[Source extract Boundary: Start]

Public Radio East
- New Bern, North Carolina; United States;
- Broadcast area: New Bern, Greenville, Jacksonville
- Branding: PRE News and Ideas; PRE Classical

Programming
- Format: News/talk; classical music
- Affiliations: NPR

Ownership
- Owner: Craven Community College

History
- First air date: June 4, 1984

Links
- Webcast: Listen live
- Website: publicradioeast.org
- For technical information, see § Transmitters.

= Public Radio East =

NPR member network for eastern North Carolina

Public Radio East is the NPR member regional network for northeastern North Carolina. It is a service of Craven Community College in New Bern, with studios in Barker Hall on the college's campus on College Court.

[Source extract Boundary: End]
[Data listing Boundary: Start]

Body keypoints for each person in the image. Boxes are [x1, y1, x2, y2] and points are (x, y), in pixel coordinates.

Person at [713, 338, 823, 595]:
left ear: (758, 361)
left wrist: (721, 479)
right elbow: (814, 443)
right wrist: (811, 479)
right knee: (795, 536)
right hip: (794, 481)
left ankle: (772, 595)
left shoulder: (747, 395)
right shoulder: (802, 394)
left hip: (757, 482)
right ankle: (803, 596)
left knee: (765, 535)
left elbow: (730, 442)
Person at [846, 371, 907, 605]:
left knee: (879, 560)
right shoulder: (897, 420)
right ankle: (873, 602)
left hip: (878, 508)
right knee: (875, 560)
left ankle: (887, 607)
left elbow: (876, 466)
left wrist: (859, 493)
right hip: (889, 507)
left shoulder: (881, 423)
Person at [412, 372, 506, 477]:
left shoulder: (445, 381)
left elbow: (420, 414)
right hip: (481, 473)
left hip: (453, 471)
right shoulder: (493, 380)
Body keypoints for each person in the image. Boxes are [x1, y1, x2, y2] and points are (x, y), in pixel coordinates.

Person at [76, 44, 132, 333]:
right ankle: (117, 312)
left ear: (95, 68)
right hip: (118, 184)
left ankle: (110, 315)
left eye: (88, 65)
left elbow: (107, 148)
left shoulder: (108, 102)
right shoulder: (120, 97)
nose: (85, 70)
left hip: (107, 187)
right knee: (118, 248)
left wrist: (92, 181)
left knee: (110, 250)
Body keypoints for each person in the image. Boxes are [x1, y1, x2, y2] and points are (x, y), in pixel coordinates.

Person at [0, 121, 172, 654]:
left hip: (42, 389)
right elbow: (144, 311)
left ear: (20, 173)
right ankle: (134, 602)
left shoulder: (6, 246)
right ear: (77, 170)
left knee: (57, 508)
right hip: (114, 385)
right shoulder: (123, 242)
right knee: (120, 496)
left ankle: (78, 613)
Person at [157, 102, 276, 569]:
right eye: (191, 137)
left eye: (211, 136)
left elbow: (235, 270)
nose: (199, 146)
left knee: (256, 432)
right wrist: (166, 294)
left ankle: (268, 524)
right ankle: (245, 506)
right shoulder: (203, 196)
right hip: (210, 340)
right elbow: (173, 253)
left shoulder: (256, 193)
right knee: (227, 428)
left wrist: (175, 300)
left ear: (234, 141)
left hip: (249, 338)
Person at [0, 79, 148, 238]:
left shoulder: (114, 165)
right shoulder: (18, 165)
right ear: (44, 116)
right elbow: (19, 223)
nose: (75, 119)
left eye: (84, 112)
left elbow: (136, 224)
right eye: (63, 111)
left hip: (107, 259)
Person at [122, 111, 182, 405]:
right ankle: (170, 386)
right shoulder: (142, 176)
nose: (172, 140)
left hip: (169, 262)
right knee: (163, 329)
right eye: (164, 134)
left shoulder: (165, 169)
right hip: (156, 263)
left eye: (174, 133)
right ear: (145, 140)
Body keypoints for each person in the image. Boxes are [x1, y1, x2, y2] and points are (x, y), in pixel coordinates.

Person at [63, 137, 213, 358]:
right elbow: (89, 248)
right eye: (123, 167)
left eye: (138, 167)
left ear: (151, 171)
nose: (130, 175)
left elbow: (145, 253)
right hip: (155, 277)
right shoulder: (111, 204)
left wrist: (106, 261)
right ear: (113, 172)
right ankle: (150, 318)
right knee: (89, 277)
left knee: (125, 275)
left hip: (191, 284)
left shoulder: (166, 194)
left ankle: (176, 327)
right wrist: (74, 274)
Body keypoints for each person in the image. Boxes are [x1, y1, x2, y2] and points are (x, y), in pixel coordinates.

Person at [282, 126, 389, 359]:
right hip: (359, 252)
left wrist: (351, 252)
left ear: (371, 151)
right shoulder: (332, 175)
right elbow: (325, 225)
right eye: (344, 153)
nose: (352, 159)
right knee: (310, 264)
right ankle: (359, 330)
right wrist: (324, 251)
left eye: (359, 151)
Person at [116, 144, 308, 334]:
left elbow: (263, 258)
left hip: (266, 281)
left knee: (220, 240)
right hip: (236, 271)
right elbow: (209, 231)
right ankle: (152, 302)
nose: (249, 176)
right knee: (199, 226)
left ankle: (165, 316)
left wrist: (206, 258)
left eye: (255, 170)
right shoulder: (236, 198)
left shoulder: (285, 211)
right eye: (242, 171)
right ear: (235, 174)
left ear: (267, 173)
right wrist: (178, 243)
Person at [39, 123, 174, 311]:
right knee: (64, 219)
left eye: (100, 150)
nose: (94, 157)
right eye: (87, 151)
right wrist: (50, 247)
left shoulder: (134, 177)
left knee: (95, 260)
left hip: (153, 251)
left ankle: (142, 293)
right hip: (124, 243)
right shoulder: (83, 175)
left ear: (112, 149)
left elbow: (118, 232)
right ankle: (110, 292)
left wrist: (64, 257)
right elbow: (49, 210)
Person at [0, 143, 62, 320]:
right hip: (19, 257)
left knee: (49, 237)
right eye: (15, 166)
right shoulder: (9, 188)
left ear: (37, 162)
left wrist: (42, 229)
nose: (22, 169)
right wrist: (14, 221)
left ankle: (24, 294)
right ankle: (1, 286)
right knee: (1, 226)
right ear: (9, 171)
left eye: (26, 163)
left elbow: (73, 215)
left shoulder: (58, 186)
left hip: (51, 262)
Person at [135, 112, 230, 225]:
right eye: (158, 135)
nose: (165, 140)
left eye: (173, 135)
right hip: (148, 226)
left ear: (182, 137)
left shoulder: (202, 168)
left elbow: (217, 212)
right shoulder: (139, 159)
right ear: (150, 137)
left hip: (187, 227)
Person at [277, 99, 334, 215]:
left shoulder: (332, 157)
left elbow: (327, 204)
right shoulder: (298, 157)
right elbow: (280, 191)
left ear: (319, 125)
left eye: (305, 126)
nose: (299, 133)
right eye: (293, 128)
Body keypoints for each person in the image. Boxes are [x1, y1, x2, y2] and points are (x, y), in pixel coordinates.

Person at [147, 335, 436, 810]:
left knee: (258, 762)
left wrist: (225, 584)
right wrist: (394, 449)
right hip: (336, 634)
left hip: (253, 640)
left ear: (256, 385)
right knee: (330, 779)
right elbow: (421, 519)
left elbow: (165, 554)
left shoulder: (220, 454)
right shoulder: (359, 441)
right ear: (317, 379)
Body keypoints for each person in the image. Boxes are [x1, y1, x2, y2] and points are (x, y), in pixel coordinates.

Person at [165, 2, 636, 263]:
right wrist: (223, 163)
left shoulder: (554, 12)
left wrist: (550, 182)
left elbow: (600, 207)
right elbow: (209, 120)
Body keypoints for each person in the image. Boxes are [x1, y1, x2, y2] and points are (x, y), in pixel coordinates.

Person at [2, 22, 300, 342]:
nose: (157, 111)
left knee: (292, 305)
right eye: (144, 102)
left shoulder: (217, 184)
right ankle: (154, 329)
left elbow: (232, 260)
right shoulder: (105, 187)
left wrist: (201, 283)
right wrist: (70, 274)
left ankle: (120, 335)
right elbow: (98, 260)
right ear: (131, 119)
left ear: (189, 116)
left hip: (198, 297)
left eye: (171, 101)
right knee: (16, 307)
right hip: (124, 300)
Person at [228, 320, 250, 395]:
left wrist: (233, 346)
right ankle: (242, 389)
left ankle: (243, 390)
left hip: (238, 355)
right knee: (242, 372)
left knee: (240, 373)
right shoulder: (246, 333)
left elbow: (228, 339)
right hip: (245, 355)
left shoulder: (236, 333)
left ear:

[Data listing Boundary: End]

Aim of the exercise:
Copy the part of the Public Radio East text that opens with "Programming" and closes with "see § Transmitters.", but swap "Webcast" for "Stream". The items are separate material and do not relate to the Public Radio East text.

Written solution:
Programming
- Format: News/talk; classical music
- Affiliations: NPR

Ownership
- Owner: Craven Community College

History
- First air date: June 4, 1984

Links
- Stream: Listen live
- Website: publicradioeast.org
- For technical information, see § Transmitters.